Exercise description:
Copy out the lines starting with the one that contains "ici, a-t-il confié." and going on through the one that contains "View post on Twitter", reproducing them as they appear.

Supplied information:

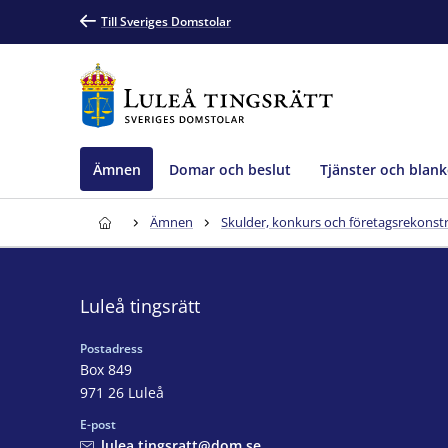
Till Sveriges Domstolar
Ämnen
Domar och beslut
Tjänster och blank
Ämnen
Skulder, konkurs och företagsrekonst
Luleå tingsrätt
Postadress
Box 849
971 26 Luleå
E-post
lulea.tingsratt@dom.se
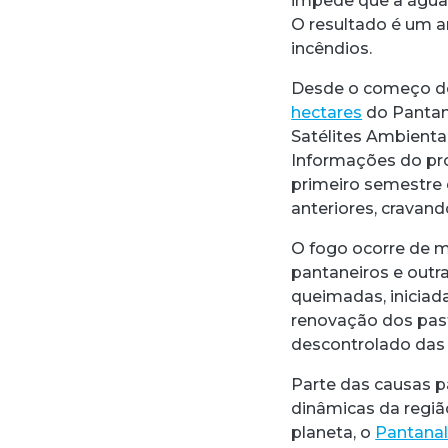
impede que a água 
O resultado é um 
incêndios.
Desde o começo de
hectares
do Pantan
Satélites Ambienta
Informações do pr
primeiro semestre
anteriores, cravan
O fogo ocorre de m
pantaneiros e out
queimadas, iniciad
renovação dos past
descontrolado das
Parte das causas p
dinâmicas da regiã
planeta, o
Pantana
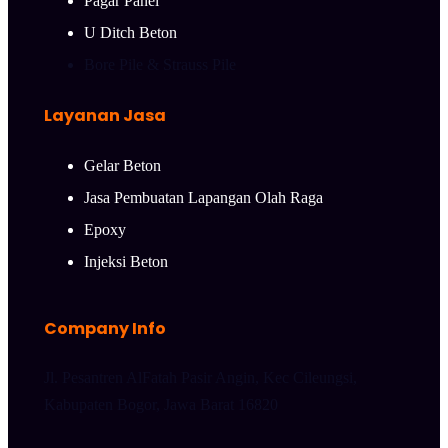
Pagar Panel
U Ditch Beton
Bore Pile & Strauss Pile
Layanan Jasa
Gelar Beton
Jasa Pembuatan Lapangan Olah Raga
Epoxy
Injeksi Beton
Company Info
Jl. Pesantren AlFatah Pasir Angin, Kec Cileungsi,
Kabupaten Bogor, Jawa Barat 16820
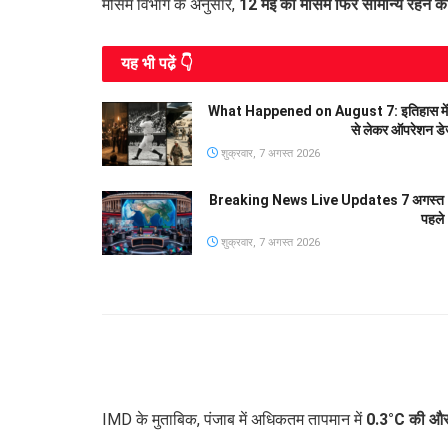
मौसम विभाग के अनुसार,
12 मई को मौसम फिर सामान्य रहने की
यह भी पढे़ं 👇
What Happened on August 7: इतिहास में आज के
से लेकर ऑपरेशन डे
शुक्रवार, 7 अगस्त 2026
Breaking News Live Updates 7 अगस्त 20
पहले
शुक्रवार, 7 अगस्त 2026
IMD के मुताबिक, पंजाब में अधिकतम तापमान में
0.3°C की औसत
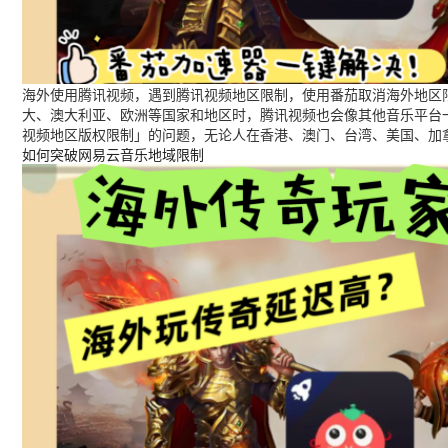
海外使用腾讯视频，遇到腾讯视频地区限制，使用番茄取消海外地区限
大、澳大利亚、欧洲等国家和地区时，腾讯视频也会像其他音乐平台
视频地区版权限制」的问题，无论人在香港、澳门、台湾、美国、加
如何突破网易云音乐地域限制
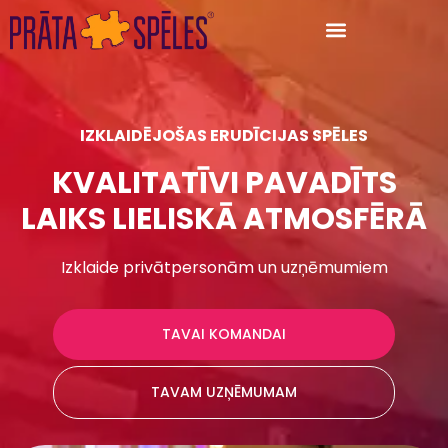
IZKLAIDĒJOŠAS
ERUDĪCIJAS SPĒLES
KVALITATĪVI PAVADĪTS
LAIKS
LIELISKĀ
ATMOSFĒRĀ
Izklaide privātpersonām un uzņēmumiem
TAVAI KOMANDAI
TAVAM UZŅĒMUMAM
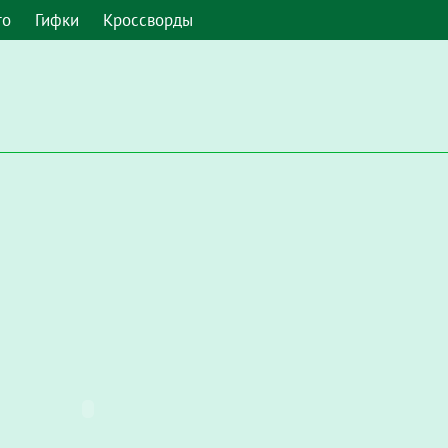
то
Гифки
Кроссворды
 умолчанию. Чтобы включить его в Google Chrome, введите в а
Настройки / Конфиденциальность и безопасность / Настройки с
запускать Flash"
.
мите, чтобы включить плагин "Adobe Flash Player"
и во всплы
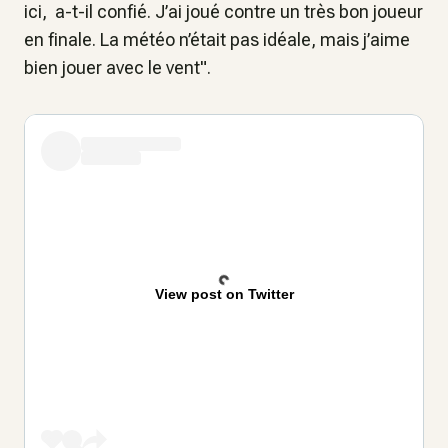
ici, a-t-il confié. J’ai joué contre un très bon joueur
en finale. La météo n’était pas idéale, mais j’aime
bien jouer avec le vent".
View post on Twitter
--
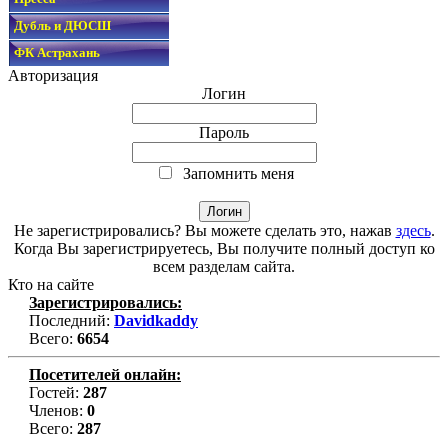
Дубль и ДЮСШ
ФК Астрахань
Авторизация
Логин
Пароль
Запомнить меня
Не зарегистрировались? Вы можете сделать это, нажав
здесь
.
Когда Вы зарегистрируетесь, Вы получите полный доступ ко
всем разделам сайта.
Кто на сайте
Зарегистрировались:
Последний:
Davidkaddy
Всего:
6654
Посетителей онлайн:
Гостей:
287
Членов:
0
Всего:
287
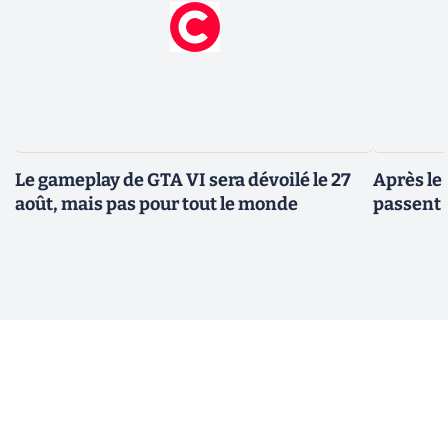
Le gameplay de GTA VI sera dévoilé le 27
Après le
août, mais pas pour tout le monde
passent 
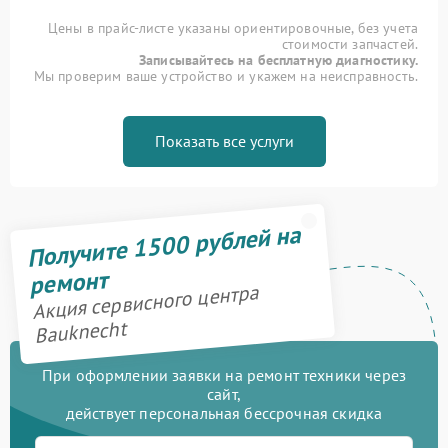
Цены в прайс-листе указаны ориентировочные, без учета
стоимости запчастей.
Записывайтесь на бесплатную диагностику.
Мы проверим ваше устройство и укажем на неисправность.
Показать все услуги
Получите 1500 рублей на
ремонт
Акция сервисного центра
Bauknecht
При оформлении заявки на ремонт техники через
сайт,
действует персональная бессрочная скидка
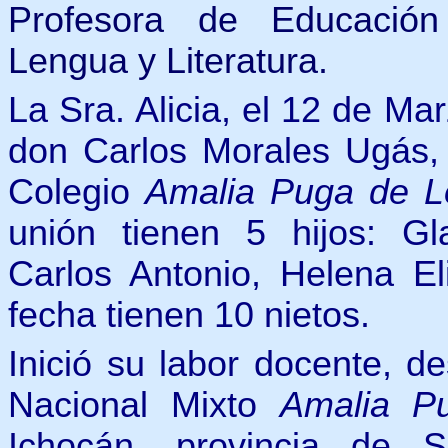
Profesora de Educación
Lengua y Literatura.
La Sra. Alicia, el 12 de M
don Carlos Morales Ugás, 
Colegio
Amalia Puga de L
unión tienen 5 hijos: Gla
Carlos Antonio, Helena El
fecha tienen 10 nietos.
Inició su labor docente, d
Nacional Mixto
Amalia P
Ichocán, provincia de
* * *
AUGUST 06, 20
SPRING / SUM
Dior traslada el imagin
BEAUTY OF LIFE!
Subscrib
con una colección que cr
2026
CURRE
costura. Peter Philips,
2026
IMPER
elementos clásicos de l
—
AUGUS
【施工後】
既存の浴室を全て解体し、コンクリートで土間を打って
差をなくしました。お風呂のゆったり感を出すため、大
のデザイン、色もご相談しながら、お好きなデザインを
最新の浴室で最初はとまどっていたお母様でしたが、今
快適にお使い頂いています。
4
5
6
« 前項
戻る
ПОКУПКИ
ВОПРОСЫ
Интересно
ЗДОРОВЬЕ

Written answer:
ici, a-t-il confié. J’ai joué contre un très bon joueur
en finale. La météo n’était pas idéale, mais j’aime
bien jouer avec le vent".
View post on Twitter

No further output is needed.